4. (SBU) Given the substantial time lag before enough doses are distributed nationally to have a significant impact on disease transmission, MOH and IGSU have a pandemic plan in case interim control strategies fail. At the national level, an emergency group led by the Minister of Interior will coordinate interagency responses once a "Level 5" pandemic is declared (i.e. virus spread is uncontrolled, with significant impact on normal routines). Prior to this declaration, the MOH will manage AH1N1 as a public health issue, seeking assistance from IGSU in coordinating any non-medical measures, such as those involving the police and fire services. The national emergency coordination group retains authority over the full range of national emergency services, to include assistance from the military.
5. (SBU) IGSU and MOH have already requested that major private sector employers develop contingency plans. IGSU and MOH have surveyed a sample of these plans and report that most employers are taking this task seriously. All employers must develop a workplace continuity plan to maintain essential services, even at significantly reduced staffing levels. MOH is recommending that every institution have a flu monitoring "point person" and notes that larger employers usually have a nurse or other medical personnel already on staff.
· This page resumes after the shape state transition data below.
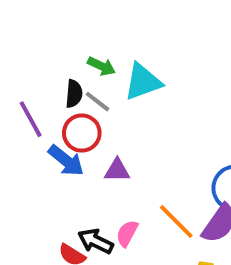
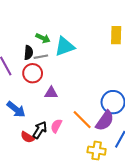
gray line: (98, 102) -> (41, 57), turned -48
blue arrow: (66, 161) -> (16, 109), moved
black arrow: (96, 241) -> (40, 130), turned 96

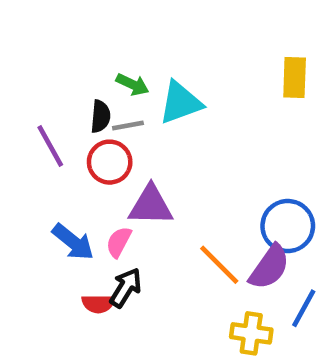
purple triangle: (51, 93) -> (151, 205), size x1.5
pink semicircle: (56, 126) -> (119, 242), moved
red semicircle: (27, 137) -> (98, 304), turned -32

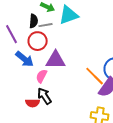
blue arrow: (73, 242) -> (25, 59), moved
orange line: (219, 265) -> (95, 76), moved
black arrow: (126, 288) -> (45, 96), turned -66

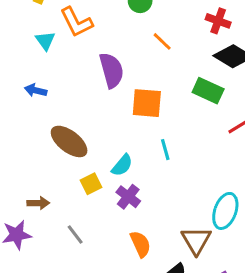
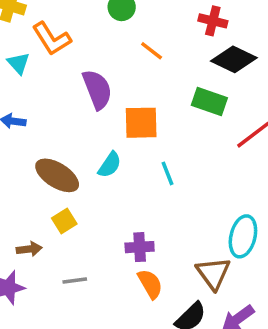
cyan semicircle: (122, 165) -> (110, 165), moved
yellow square: (91, 184) -> (64, 221), moved
purple cross: (128, 197) -> (140, 247), moved, turned -35
gray line: (75, 234) -> (75, 280), turned -55

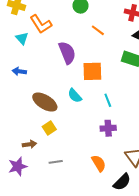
cyan semicircle: (110, 165) -> (75, 96), turned 105
purple cross: (140, 247) -> (108, 128), moved

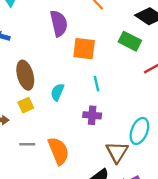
cyan semicircle: (75, 96) -> (57, 92), moved, turned 56
brown ellipse: (45, 102) -> (25, 75), turned 35
orange semicircle: (99, 163) -> (59, 151), moved, size x1.4

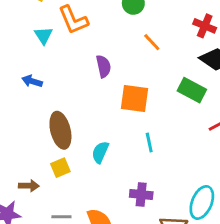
purple semicircle: (59, 23) -> (103, 66), size x0.7
purple cross: (92, 115) -> (141, 195), moved

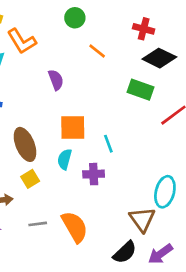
orange square: (134, 98) -> (73, 128), moved
purple cross: (141, 195) -> (94, 174), moved

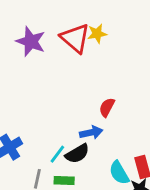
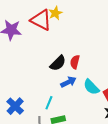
black semicircle: (77, 154) -> (58, 63), moved
cyan semicircle: (119, 173) -> (91, 87), moved

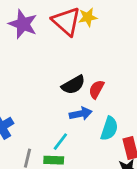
cyan semicircle: (91, 87) -> (109, 129), turned -132
cyan line: (49, 103) -> (60, 142), moved

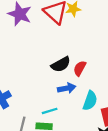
cyan line: (60, 142) -> (50, 111), turned 35

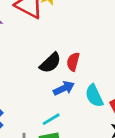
cyan semicircle: (90, 101) -> (94, 96), turned 150

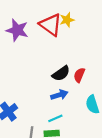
blue arrow: (64, 88) -> (59, 95), moved

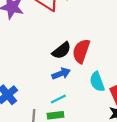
red semicircle: (79, 75) -> (81, 51), size x1.5

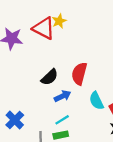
black semicircle: (62, 51) -> (50, 77), moved

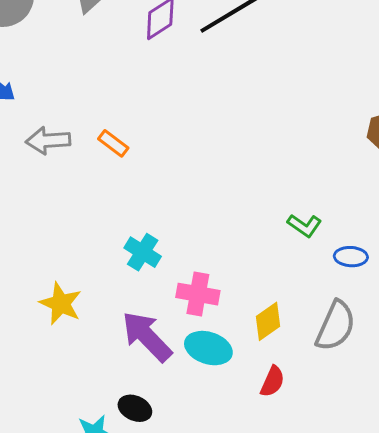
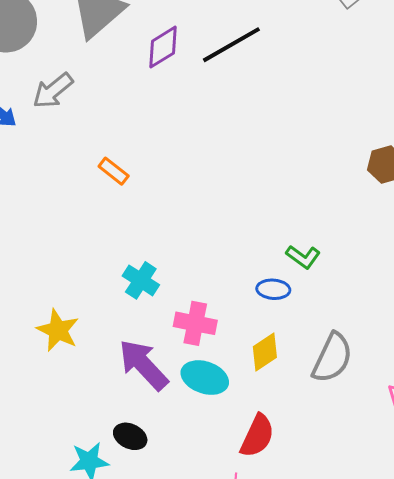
gray arrow: (48, 141) -> (53, 91), moved, turned -36
blue ellipse: (351, 257) -> (273, 289), moved
red semicircle: (272, 381) -> (257, 436), moved, size x1.4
6. (SBU) Comment. Romania's plans to combat a flu pandemic appear to be well-developed. MOH, to its credit, has been proactive in trying to anticipate and sort out interagency issues and mechanisms in advance. At the same time, while Romanian institutions often produce very detailed strategies and action plans, the ability to implement them in a true crisis situation is always an open question. GOR interagency coordination is spotty even under the best of circumstances. Of additional concern are the very real resource constraints that hospitals and doctors operate under in Romania. For a population of over 22 million people, there are only 500 ventilators in the entire country, 215 of which are in Bucharest alone. Personnel trained to use this equipment, and hospital beds generally, are in short supply. If infections surge, individuals would not be able to rely on emergency medical services. A flu pandemic with a moderate to high fatality rate would overwhelm the public health system. For this reason, MOH is working to deploy a vaccine as quickly as possible. End Comment.